In a real debate I wouldn’t have worried about children being exposed to these views because they would be able to hear the counter points from the other side and learn to make their own judgements. But this was not a real debate.


Technically speaking, Biden shouldn’t have lowered his head so often–downcast eyes makes a person look weak and even guilty. And Trump’s problem was that he never bows his head–an uptilted head combined with a downward tilted mouth is an unambiguous sign of arrogance. Biden’s reaching out to the audience by addressing them as “you” was a winning tactic, while Trump focused only on Biden and the moderator Chris Wallace, both targets of his anger.


But the basic rules I learned in college debating were that manners are as important as opinions because only a civilized person is eligible to discuss topics relating to the civic realm. And listening is as important as presenting because that’s the only way you can find the flaws in your opponent’s argument and launch a meaningful rebuttal.

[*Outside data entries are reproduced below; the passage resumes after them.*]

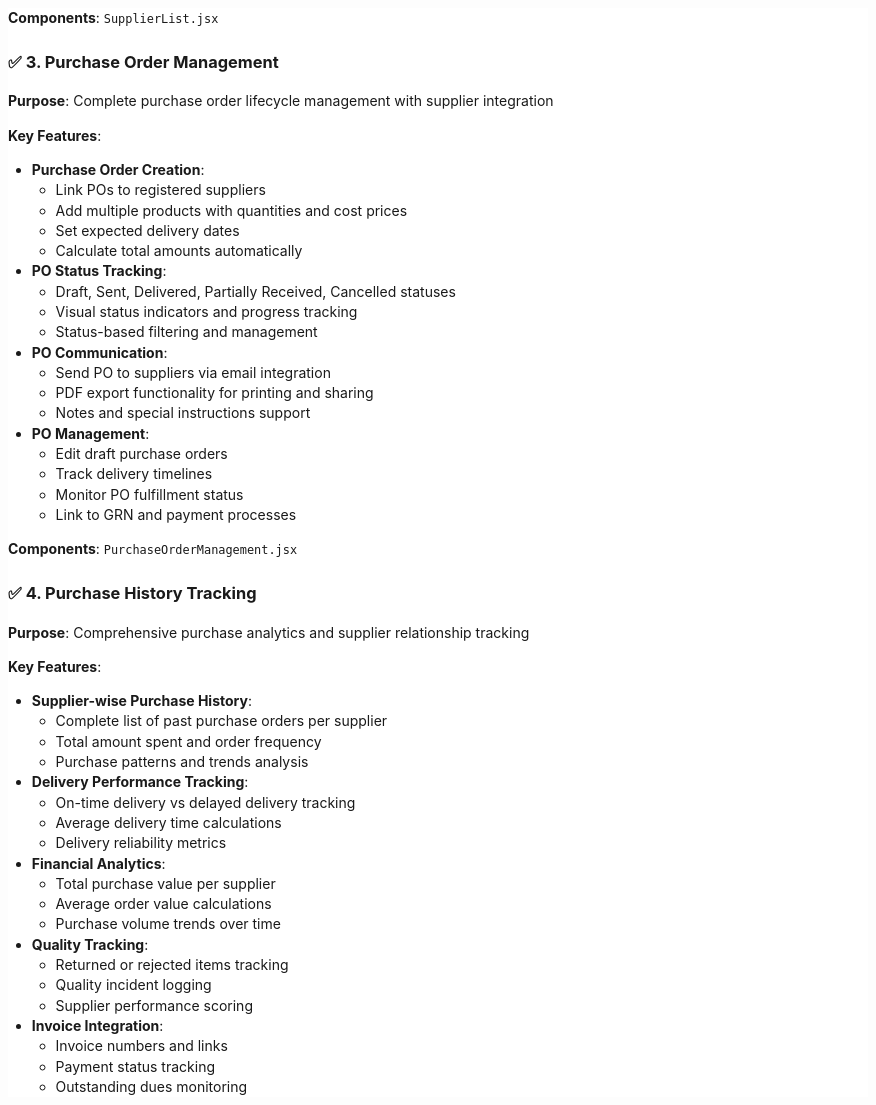**Components**: `SupplierList.jsx`

### ✅ 3. Purchase Order Management
**Purpose**: Complete purchase order lifecycle management with supplier integration

**Key Features**:
- **Purchase Order Creation**:
  - Link POs to registered suppliers
  - Add multiple products with quantities and cost prices
  - Set expected delivery dates
  - Calculate total amounts automatically
- **PO Status Tracking**:
  - Draft, Sent, Delivered, Partially Received, Cancelled statuses
  - Visual status indicators and progress tracking
  - Status-based filtering and management
- **PO Communication**:
  - Send PO to suppliers via email integration
  - PDF export functionality for printing and sharing
  - Notes and special instructions support
- **PO Management**:
  - Edit draft purchase orders
  - Track delivery timelines
  - Monitor PO fulfillment status
  - Link to GRN and payment processes

**Components**: `PurchaseOrderManagement.jsx`

### ✅ 4. Purchase History Tracking
**Purpose**: Comprehensive purchase analytics and supplier relationship tracking

**Key Features**:
- **Supplier-wise Purchase History**:
  - Complete list of past purchase orders per supplier
  - Total amount spent and order frequency
  - Purchase patterns and trends analysis
- **Delivery Performance Tracking**:
  - On-time delivery vs delayed delivery tracking
  - Average delivery time calculations
  - Delivery reliability metrics
- **Financial Analytics**:
  - Total purchase value per supplier
  - Average order value calculations
  - Purchase volume trends over time
- **Quality Tracking**:
  - Returned or rejected items tracking
  - Quality incident logging
  - Supplier performance scoring
- **Invoice Integration**: 
  - Invoice numbers and links
  - Payment status tracking
  - Outstanding dues monitoring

When these principles were tossed out and replaced by comments such as “shut up, man,” and “there’s nothing smart about you,” tactics no longer mattered. The presidential debate was reduced to a cock fight.


That’s why I hope children were steered away from the debate so they wouldn’t get the wrong idea that this is how a debate should go or how the President should talk, let alone that scoring debate points matters more than being a decent person.

The one line I wouldn’t bleep for the children who may have wound up watching the debate came from Chris Wallace. “I think that the country would be better served if we allowed both people to speak with fewer interruptions,” the moderator said.